Tart spoke with PW in 2021, when Viking published Keller’s book, Hope in Times of Fear: The Resurrection and the Meaning of Easter, about Keller’s ability to reach people where they were in life. He said “That Tim is talking about cancer makes his personal journey to God helpful to people. He is saying ‘I’ve been through a dark time, we all been through a dark time, and yet I feel this great reservoir of hope.”

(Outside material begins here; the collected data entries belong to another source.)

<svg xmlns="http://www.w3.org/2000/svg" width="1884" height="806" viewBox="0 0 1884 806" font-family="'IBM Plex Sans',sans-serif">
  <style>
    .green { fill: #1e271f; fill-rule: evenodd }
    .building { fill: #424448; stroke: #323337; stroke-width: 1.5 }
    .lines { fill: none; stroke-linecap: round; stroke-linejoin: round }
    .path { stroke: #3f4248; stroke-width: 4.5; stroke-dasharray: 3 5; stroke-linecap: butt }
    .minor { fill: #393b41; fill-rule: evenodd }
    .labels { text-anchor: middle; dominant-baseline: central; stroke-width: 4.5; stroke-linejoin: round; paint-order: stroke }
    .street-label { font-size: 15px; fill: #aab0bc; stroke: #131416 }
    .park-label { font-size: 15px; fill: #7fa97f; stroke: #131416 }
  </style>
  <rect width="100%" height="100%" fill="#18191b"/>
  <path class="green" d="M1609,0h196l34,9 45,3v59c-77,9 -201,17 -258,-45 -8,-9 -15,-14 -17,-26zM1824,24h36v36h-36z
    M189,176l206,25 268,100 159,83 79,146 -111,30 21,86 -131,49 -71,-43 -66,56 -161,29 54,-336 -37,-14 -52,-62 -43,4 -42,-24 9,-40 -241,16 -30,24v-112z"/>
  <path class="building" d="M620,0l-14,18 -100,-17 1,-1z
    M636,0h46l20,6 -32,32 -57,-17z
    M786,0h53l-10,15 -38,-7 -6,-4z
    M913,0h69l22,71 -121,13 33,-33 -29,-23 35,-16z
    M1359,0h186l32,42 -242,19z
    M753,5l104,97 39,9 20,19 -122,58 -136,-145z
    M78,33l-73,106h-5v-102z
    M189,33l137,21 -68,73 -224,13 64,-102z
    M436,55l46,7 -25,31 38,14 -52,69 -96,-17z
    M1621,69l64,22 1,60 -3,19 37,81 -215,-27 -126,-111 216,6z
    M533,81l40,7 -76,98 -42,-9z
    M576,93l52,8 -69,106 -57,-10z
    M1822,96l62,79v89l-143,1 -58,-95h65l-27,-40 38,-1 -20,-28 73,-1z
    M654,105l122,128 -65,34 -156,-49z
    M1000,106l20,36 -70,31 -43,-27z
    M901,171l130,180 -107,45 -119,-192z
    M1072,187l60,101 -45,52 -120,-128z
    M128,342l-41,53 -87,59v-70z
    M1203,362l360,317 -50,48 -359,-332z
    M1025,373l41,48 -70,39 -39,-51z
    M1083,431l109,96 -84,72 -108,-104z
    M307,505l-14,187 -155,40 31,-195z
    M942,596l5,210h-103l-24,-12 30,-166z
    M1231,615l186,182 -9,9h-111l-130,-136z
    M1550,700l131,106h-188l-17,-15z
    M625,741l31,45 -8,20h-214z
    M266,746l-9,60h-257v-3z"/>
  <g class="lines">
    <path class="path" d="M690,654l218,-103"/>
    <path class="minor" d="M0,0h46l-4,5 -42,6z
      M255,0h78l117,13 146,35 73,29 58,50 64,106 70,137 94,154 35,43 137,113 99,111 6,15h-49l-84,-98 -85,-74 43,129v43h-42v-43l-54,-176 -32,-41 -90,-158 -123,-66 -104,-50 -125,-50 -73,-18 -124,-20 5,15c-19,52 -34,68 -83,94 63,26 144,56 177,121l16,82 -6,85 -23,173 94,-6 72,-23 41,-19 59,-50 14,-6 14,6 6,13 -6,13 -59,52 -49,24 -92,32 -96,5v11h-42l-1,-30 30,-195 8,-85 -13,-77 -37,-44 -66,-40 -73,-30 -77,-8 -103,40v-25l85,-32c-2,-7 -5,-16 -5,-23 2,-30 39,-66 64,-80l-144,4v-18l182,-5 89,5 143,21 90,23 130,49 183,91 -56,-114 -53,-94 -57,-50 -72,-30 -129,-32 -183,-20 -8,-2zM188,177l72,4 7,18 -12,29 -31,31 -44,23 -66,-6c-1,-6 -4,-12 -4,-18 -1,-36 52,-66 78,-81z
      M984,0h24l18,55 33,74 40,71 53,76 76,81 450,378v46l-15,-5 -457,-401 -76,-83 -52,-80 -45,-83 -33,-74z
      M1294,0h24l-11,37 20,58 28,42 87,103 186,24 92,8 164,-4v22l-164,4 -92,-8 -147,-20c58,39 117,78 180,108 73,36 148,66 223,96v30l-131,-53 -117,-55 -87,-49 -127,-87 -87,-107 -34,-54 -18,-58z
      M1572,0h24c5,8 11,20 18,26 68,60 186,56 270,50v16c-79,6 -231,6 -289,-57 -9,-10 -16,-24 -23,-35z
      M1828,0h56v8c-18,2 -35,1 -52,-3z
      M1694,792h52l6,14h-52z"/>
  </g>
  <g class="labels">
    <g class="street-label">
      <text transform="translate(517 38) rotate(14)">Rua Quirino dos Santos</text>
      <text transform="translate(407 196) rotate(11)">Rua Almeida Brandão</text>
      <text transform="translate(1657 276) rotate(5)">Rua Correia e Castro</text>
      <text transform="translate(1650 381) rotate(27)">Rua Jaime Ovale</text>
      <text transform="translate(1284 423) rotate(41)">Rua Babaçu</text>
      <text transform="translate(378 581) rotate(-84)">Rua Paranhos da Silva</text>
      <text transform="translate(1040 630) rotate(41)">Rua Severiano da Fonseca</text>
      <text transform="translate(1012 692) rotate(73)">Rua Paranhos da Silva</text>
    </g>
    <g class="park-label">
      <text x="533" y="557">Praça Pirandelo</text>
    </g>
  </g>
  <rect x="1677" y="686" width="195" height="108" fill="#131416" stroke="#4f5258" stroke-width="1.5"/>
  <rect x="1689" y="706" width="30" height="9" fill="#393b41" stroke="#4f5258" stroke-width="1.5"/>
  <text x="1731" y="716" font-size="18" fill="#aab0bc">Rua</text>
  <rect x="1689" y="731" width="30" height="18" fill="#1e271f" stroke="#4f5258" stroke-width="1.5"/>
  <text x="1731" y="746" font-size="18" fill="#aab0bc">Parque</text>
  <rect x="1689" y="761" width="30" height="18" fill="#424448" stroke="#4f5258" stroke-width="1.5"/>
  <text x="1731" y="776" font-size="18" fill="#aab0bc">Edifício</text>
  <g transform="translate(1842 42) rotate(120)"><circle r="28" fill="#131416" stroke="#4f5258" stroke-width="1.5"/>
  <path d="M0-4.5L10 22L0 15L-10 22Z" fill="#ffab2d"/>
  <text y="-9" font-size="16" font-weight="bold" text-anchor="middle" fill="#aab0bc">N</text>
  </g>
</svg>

Collin Hansen, v-p and editor in chief of The Gospel Coalition and author of Timothy Keller: His Spiritual and Intellectual Formation. (Zondervan, out now) told PW, “When you read a Tim Keller book, you notice the way he weaved between our cultural moment, biblical theology, and pastoral application.” Hansen pointed to four Keller books that stand out to him: “The Reason for God and The Prodigal God made him famous. The first compiles his answers to common questions fielded over decades in ministry. The second could be considered his spiritual autobiography, his retrospective on the grace that first transformed his life in 1970 as a college student. Next, I’d turn to Center Church, his textbook on ministry that somehow tells you everything you need to know without telling you what to do. Finally, his most forward-thinking book is Making Sense of God. Decades from now he’ll still be teaching us, because he anticipated the challenges for Christian ministry in the post-Christendom, post-Enlightenment West.”